Lombok, Indonesia – A powerful earthquake rocked Indonesia’s Lombok Sunday, sending people running from their homes and triggering a tsunami alert, just a week after a quake killed 17 people on the holiday island.
The latest tremor had a magnitude of seven and struck just 10 km underground according to the US Geological Survey. It was followed by two aftershocks.
Officials issued a tsunami warning, which was later cancelled
“Please go to a place with higher ground, while remaining calm and not panicking,” Dwikorita Karnawati, head of the agency for meteorology, climatology and geophysics, told local TV.
Sutopo Purwo Nugroho, spokesman for Indonesia’s disaster mitigation agency, said many buildings were thought to have been damaged in Lombok’s main city of Mataram.
“They are mostly buildings with weak construction material,” Nugroho said.
Residents in Mataram described a strong jolt that sent people scrambling out of buildings.

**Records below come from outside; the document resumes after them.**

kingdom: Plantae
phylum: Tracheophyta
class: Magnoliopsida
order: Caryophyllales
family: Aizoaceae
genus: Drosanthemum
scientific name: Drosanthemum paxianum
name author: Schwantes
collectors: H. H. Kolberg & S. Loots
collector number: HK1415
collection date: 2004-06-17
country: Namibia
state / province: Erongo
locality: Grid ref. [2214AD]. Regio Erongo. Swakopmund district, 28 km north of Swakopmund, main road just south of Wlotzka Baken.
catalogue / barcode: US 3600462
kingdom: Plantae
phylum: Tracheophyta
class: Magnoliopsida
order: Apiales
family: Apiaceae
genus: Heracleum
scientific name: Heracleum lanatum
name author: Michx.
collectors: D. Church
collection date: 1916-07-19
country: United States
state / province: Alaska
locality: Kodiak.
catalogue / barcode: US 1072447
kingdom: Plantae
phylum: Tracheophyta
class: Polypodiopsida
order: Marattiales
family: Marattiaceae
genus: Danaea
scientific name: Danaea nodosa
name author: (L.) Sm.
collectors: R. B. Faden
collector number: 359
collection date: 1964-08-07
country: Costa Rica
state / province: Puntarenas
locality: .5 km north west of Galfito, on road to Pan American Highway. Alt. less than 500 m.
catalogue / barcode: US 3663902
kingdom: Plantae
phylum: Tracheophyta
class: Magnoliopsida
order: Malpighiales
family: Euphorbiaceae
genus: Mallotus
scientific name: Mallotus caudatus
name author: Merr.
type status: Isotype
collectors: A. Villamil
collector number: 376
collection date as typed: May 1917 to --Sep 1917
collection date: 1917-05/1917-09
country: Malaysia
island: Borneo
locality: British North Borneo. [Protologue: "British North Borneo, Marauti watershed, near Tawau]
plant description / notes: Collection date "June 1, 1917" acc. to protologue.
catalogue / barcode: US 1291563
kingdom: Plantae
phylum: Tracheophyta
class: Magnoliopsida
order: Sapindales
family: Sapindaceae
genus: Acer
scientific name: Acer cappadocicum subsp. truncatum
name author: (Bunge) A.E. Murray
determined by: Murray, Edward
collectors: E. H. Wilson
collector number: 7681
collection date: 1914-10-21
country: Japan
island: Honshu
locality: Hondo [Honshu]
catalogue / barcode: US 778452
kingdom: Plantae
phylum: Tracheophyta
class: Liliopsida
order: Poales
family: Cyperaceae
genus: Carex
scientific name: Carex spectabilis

“Everyone immediately ran out of their homes, everyone is panicking,” Iman told AFP.
Another resident Rita Siswati, 47, said the quake knocked out electricity and patients were evacuated from the main hospital.
The epicentre was in the sea 18 km northwest of Lombok, the USGS said, far from the main tourist spots on the south and west of the island.
The USGS reported two aftershocks, one with a magnitude of 5.4.
The quake was felt some 100 km (60 miles) away on the bustling resort island of Bali, and there were early reports of damage including to Ngurah Rai International Airport.
Agung Widodo, a resident of Bali’s main town of Denpasar, said he felt two strong tremors.
“The first one lasted quite a while, the second one was only about 2-5 seconds. The first one was the bigger one,” he told AFP.
People could be heard screaming as locals and tourists ran onto the road.
The tremor came a week after a shallow 6.4-magnitude quake hit Lombok, killing 17 people and damaging hundreds of buildings.
It triggered landslides that briefly trapped trekkers on popular mountain hiking routes.
Indonesia, one of the most disaster-prone nations on earth, straddles the so-called Pacific “Ring of Fire”, where tectonic plates collide and many of the world’s volcanic eruptions and earthquakes occur.
In 2004 a tsunami triggered by a magnitude 9.3 undersea earthquake off the coast of Sumatra in western Indonesia killed 220,000 people in countries around the Indian Ocean, including 168,000 in Indonesia.